Assembly member Alberto Torrico, D-Fremont, authored his own oil severance tax last month. “While California is struggling with record deficits and education funding is being gutted, big oil is enjoying historic profits,” says Torrico.

But Republicans aren’t budging.  “I don’t think there is any appetite for any more taxes right now,” says Assemblyman Bill Berryhill, R- Ceres.

“We’ve got to concentrate right now on the reduction we can do on the budget before we can even consider the possibility of any taxes. We’re running all the producers out of the state…the only way we’re going to get the state back on its feet is to do something positive (for business), not something regulative.”

Berryhill doesn’t think the oil severance tax has much of a chance at passing, but in this year’s budget crunch, “nothing’s impossible – we’ll see how it goes.”

 California oil companies say they already pay a de facto severance tax because their property taxes on oil wells include assessed values of the oil in the ground.

 In 2006, voters were presented with Proposition 87 – an initiative that would have charged oil companies up to 6 percent in a severance tax, depending on market value. Revenues from the tax levy were slated to fund a $4 billion program “to reduce petroleum consumption by 25 percent, with research and production incentives for alternative energy, alternative energy vehicles, energy efficient technologies, and for education and training,” according to the attorney general’s official proposition title and summary.

Opponents, led by the oil industry, spent $94 million to defeat it. More than $83 million of that came from major oil companies, including Chevron and Aera, a joint operation of Shell and Exxon. Even BP stepped in to contribute, although the company is not based in California.

In the opposition campaign, increased fuel costs were cited as among the possible negative consequences of a severance tax. The study financed by oil companies, conducted by the Law and Economics Group (LECG) said oil producers would simply pass along the cost of additional taxes to fuel consumers.

“Because the transportation, distribution, and refining costs of importing are greater than the corresponding costs associated with California oil production, consumers will pay higher gasoline prices as a result of the severance tax.”

The LECG report, often cited by the industry and other tax opponents, has become a key document in the debate over oil severance taxes. The report stated that California oil already was among the highest taxed oil in the nation due to property and corporation taxes. Imposing more taxes on California oil would reduce domestic production, causing a greater dependence on foreign oil and an estimated loss of 9,850 jobs, according to the LECG report.  
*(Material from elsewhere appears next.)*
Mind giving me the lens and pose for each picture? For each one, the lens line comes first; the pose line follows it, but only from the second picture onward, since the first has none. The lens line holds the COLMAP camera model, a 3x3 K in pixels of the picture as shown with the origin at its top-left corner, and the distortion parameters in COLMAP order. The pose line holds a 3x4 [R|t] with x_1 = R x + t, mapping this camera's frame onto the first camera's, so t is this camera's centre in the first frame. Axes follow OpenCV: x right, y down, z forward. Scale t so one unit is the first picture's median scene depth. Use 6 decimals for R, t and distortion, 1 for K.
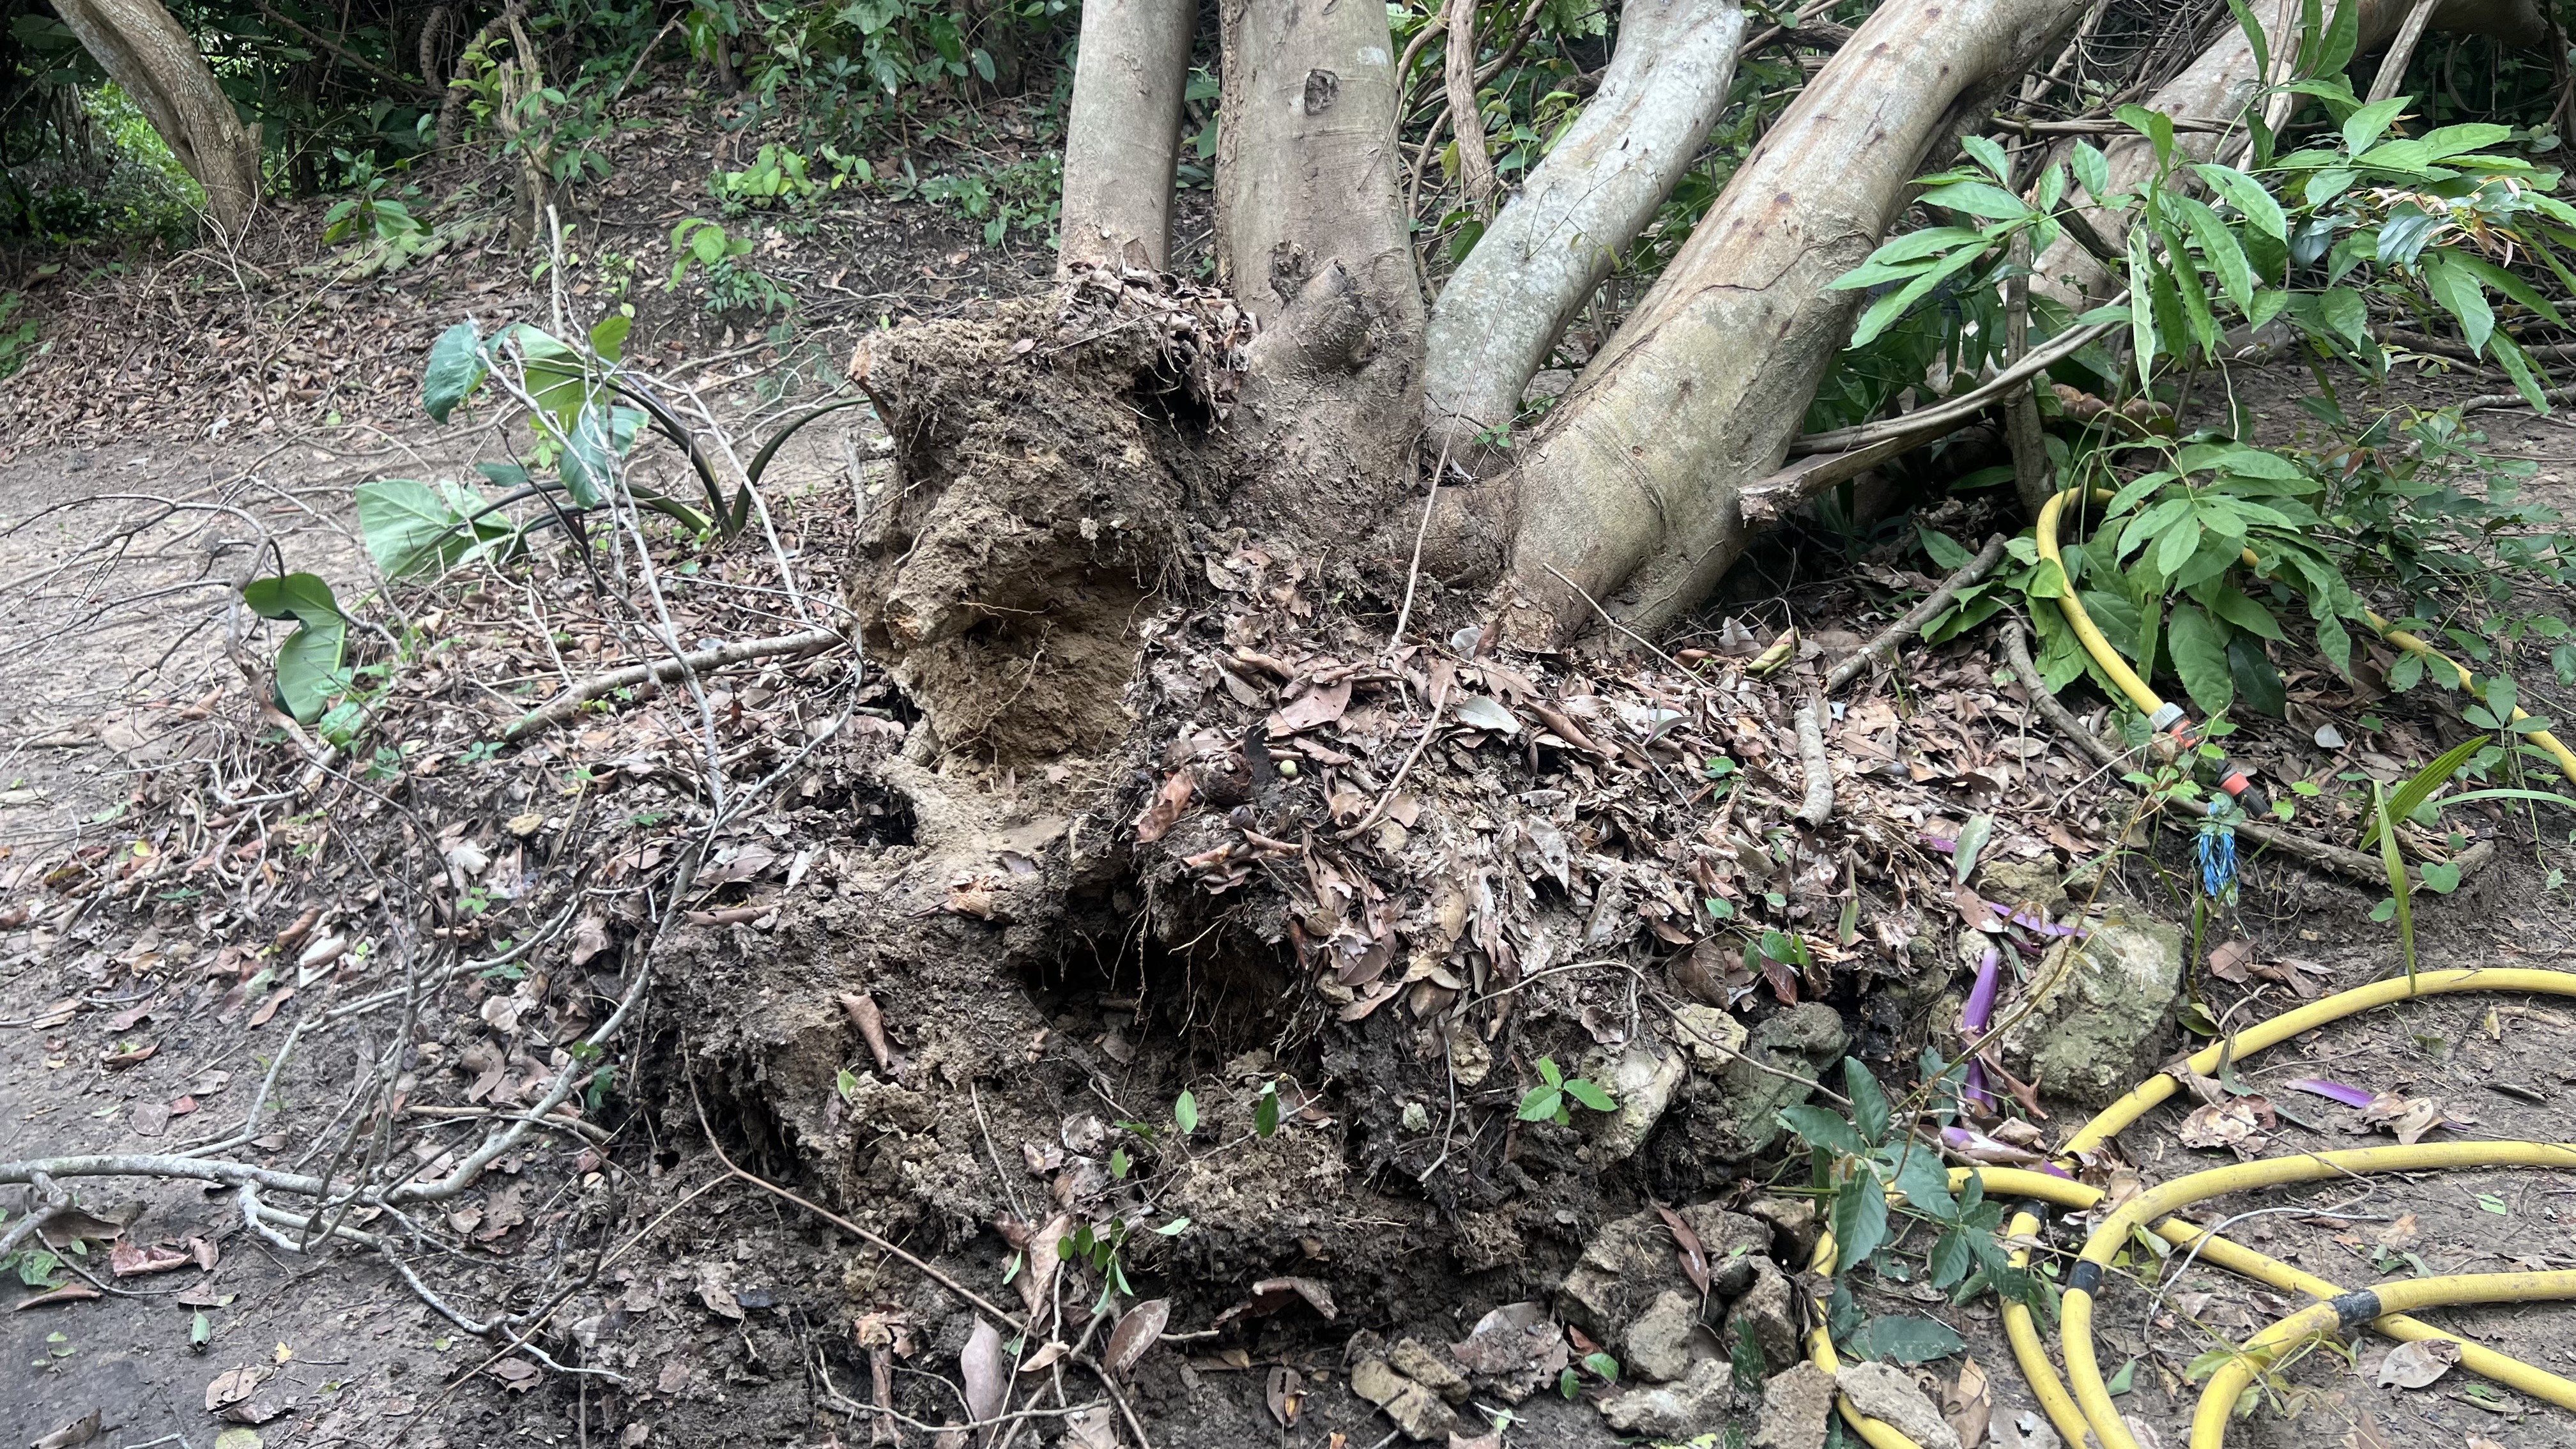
lens RADIAL K [[1936.9, 0, 1288.0], [0, 1936.9, 724.5], [0, 0, 1]] dist [0.066592, -0.001516]
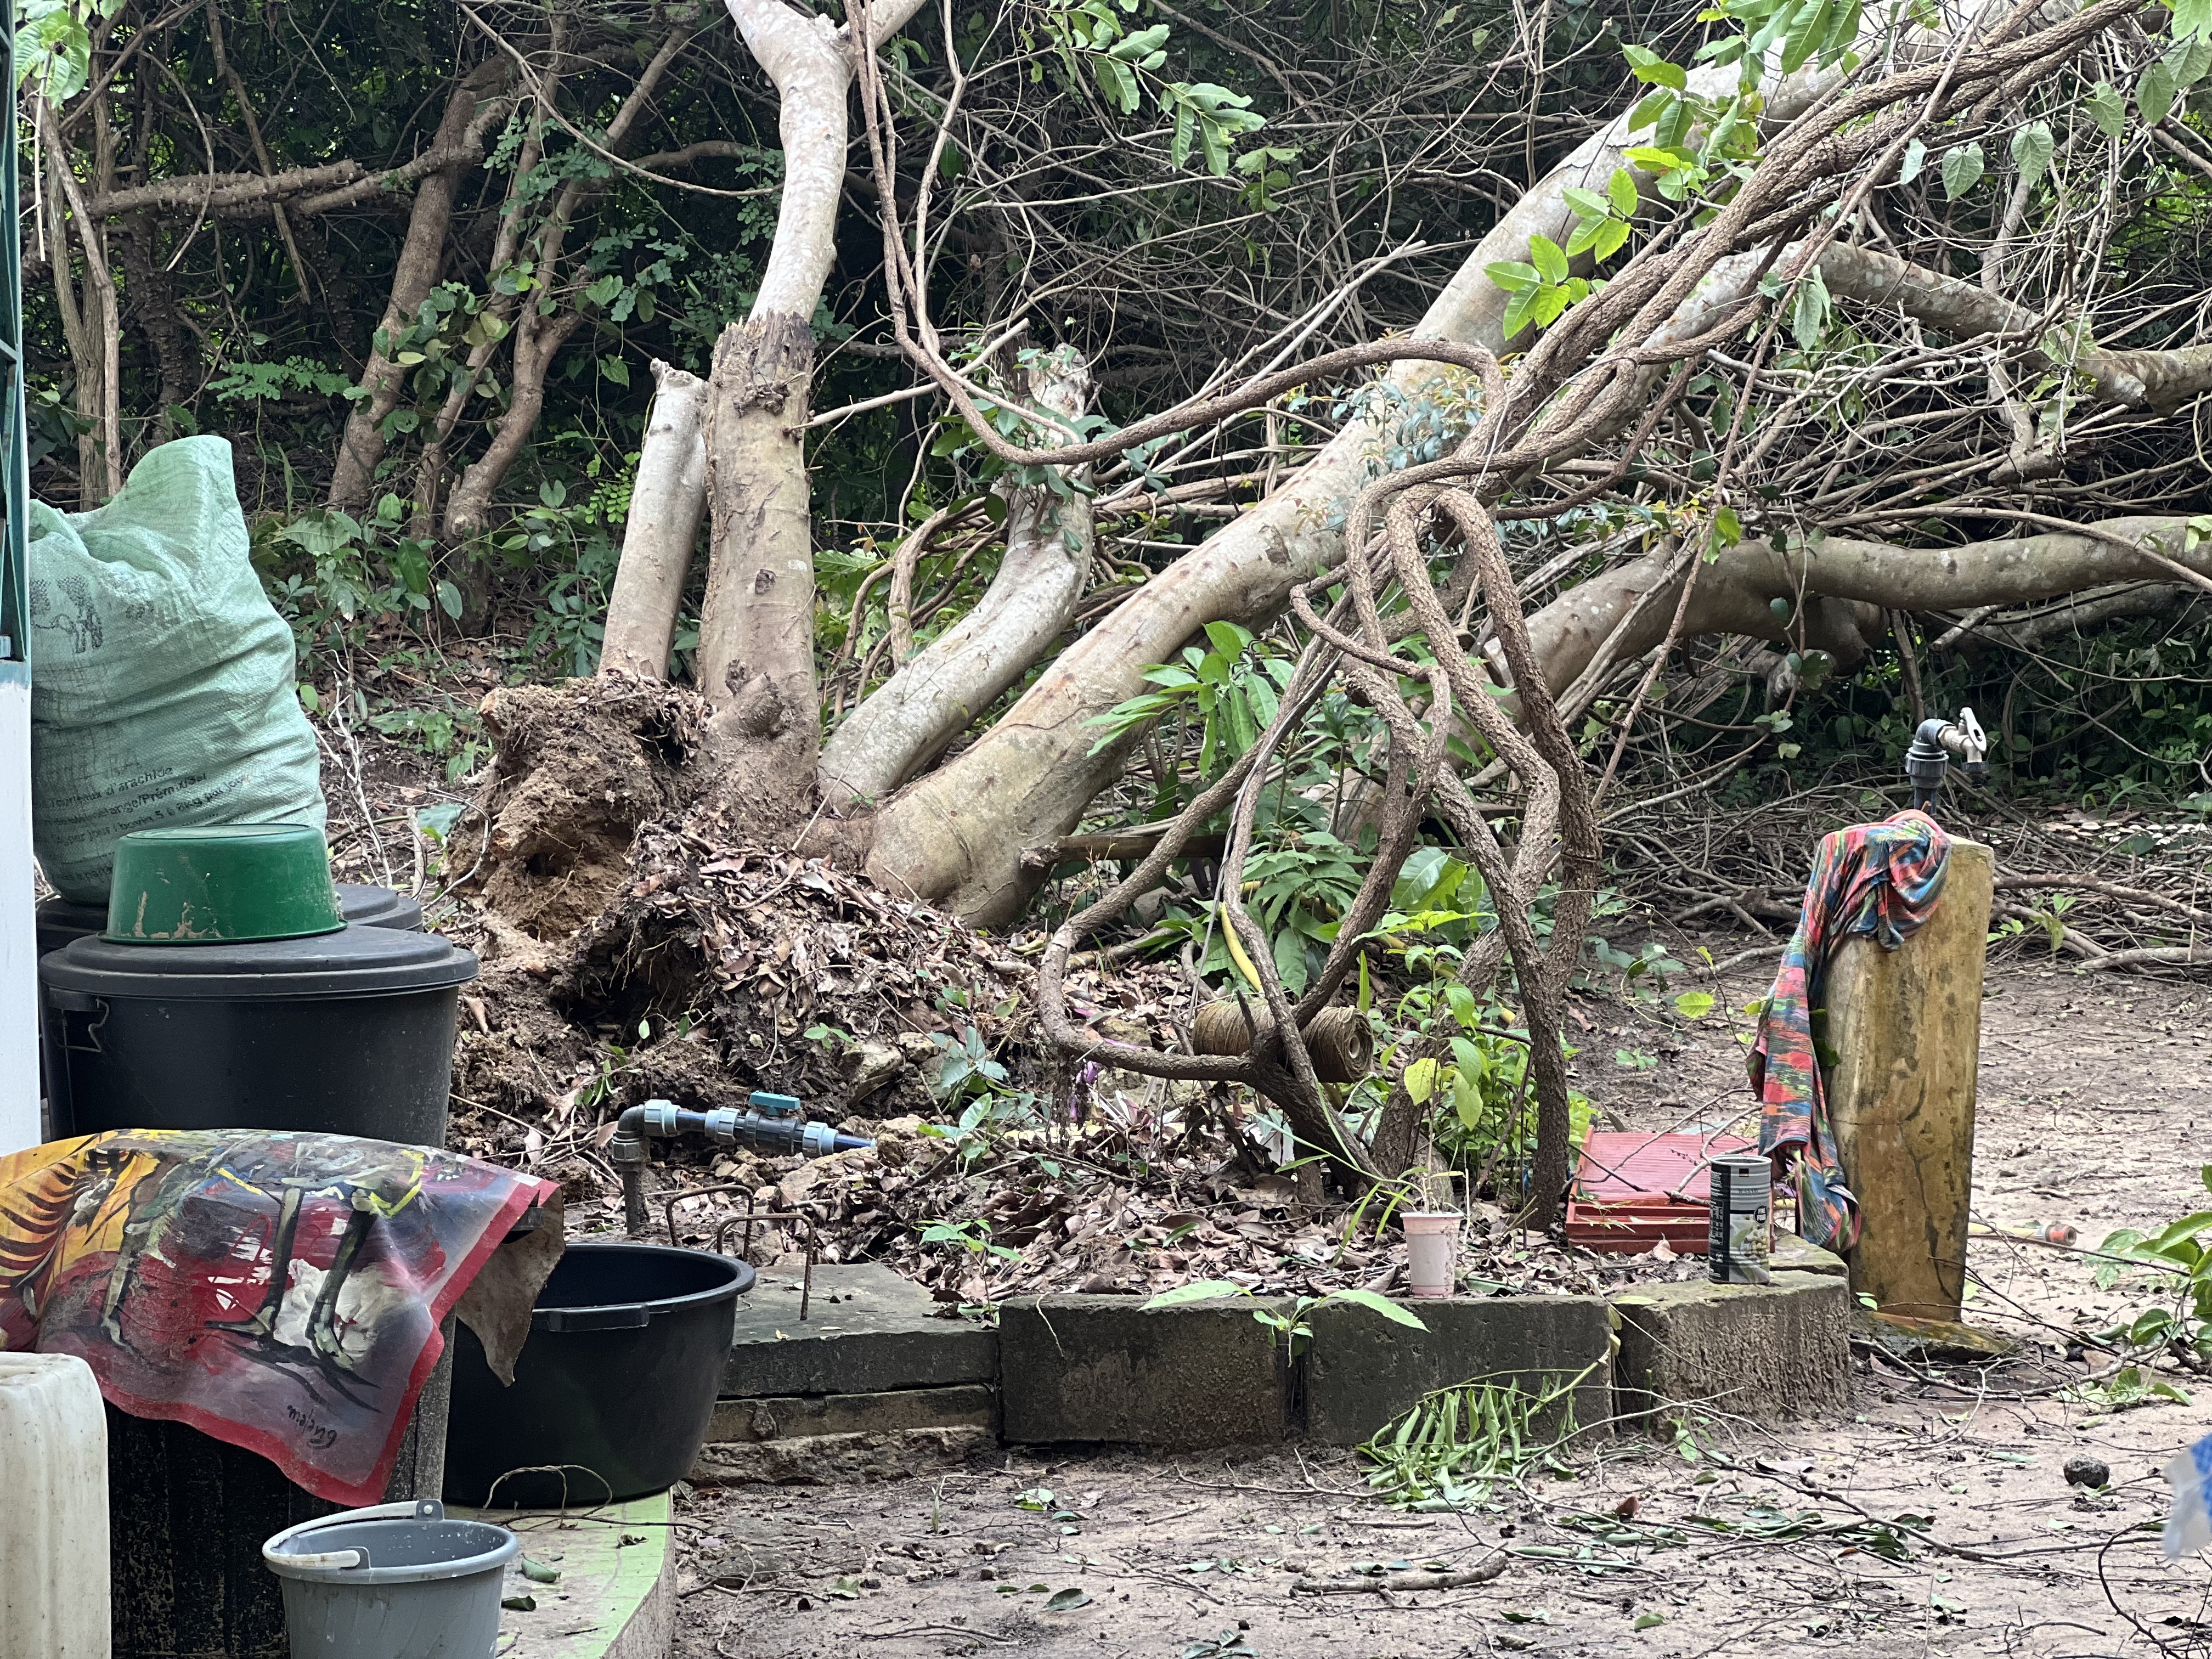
lens RADIAL K [[4993.3, 0, 1106.0], [0, 4993.3, 829.5], [0, 0, 1]] dist [-0.097507, -0.053958]
pose [[0.996926, 0.070665, 0.033847, 0.216777], [-0.056996, 0.950454, -0.305594, 1.426614], [-0.053765, 0.302726, 0.951560, -3.694669]]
The California Tax Reform Association (CTRA), which supports the severance tax, says imposing the levy would not affect consumers at the pump anyhow, since the price of a barrel of oil is determined solely by its world market value.

 The California Energy Commission says both California and Alaska have seen significant decreases in production since 1996, two years after California refineries began buying more foreign oil than domestic. In 2005, about 37 percent of crude in California refineries actually came from beneath California soil.  
Foreign oil is, among other things, cheaper to refine. California crude is usually very heavy and therefore more costly to transform into gasoline, says the Energy Commission. Foreign oil tends to be significantly lighter and cheaper to refine.

Local governments also could take a financial hit from a severance tax. That’s because the proposed tax could cut into the local counties’ property tax revenues.
If oil-producing properties in California are subject to additional taxes, they may attract fewer oil produce
rs. That, in turn, could threaten the overall property value of certain oil-producing counties. When the value drops, so does the amount of property tax owed to local governments.
Even backers of the oil severance tax acknowledge that a decrease in local property tax revenues is possible, but they note that any loss would be reimbursed by the state. For example, Kern County, the country’s largest oil producing county, might lose between $12.7 and 15.9 million due to the severance tax, estimates the LECG.